Au niveau du système, trois leviers se dégagent. D'abord, faciliter l'accès du médecin du travail à SISERI, idéalement par une déclaration automatique du médecin dès qu'un poste à risque est déclaré, afin de supprimer la rupture administrative actuelle. Ensuite, doter la profession d'un référentiel français de bonne pratique (HAS / société de santé au travail), gradué et lisible, applicable hors industrie nucléaire. Enfin, assumer réglementairement une gradation du suivi proportionnée au risque réel, qui légitime l'allègement documenté des postes très faiblement exposés et recentre les moyens sur les expositions significatives. À l'échelle du service, la formalisation d'un protocole médecin–conseiller en radioprotection, précisant les échanges de données, les critères de suivi et les seuils d'alerte, est le moyen le plus immédiat de rendre le dispositif à la fois pertinent, proportionné et opérationnel.
À retenir
- Trois obstacles concrets : accès aux doses (déclaration SISERI du médecin souvent absente), absence de référentiel français lisible, pertinence perçue faible aux très faibles doses.
- Sans dose : ne jamais conclure à l'aptitude « par défaut » — reconstituer le risque par le poste réel, demander la régularisation par écrit, tracer, et rendre un avis à réserves ou le différer selon le risque.

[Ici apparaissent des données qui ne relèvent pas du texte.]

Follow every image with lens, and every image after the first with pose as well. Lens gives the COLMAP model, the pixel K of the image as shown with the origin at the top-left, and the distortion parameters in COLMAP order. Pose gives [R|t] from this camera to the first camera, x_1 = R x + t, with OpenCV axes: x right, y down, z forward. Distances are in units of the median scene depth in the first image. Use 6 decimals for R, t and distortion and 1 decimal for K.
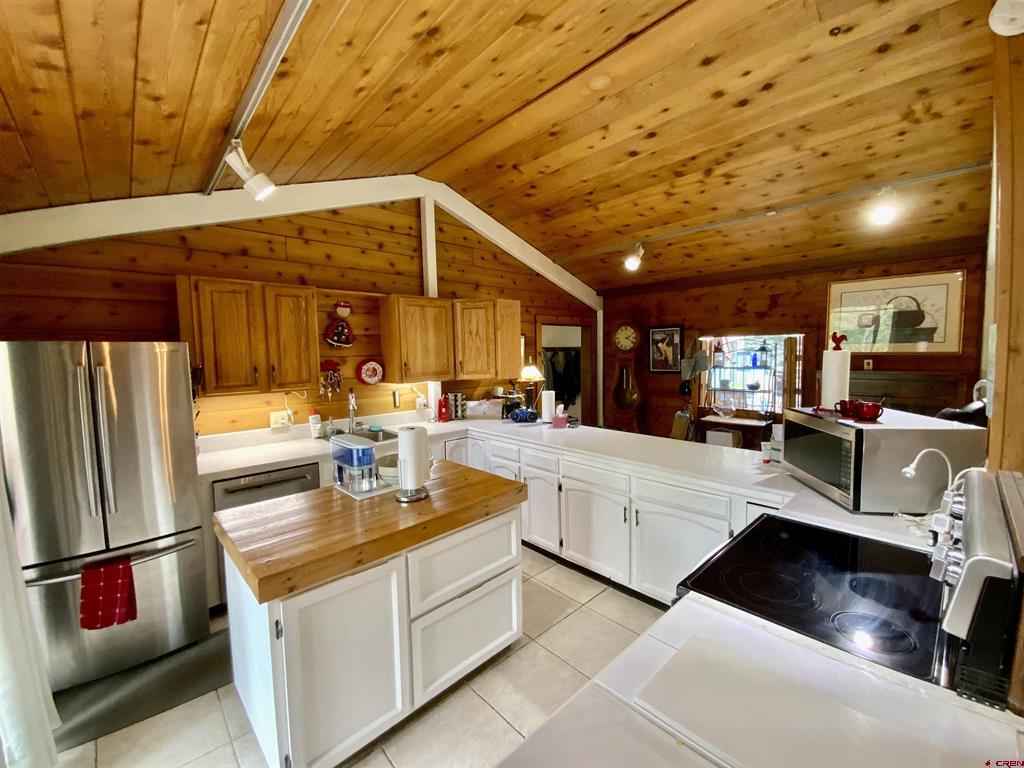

- Proportionnalité : graduer avec le conseiller en radioprotection (catégorie B / droit commun pour les postes durablement < 1 mSv/an) et cibler le suivi renforcé sur l'interventionnel, le bloc et la médecine nucléaire (cristallin++).
- Leviers système : déclaration SISERI automatique du médecin, référentiel HAS/société savante gradué, et protocole interne médecin–conseiller en radioprotection.
En pratique
- Tenir au service une liste active des entreprises « RI » avec statut : médecin déclaré dans SISERI (oui/non), conseiller en radioprotection identifié (oui/non), dosimétrie reçue (oui/non).
- Disposer d'un courrier-type employeur/CRP : sans rattachement SISERI ni évaluation individuelle, l'aptitude RI ne peut être pleinement instruite.
- En consultation, ne jamais conclure sur la seule dose : croiser dose, poste réel, classement, protections et cohérence du port dosimétrique.
- Formaliser avec le conseiller en radioprotection un protocole interne (classement, contenu/périodicité par poste, conduite sans dose, seuils d'alerte) tenant lieu de référentiel.
- Réévaluer périodiquement les classements pour déclasser les postes durablement très faiblement exposés et recentrer le suivi renforcé.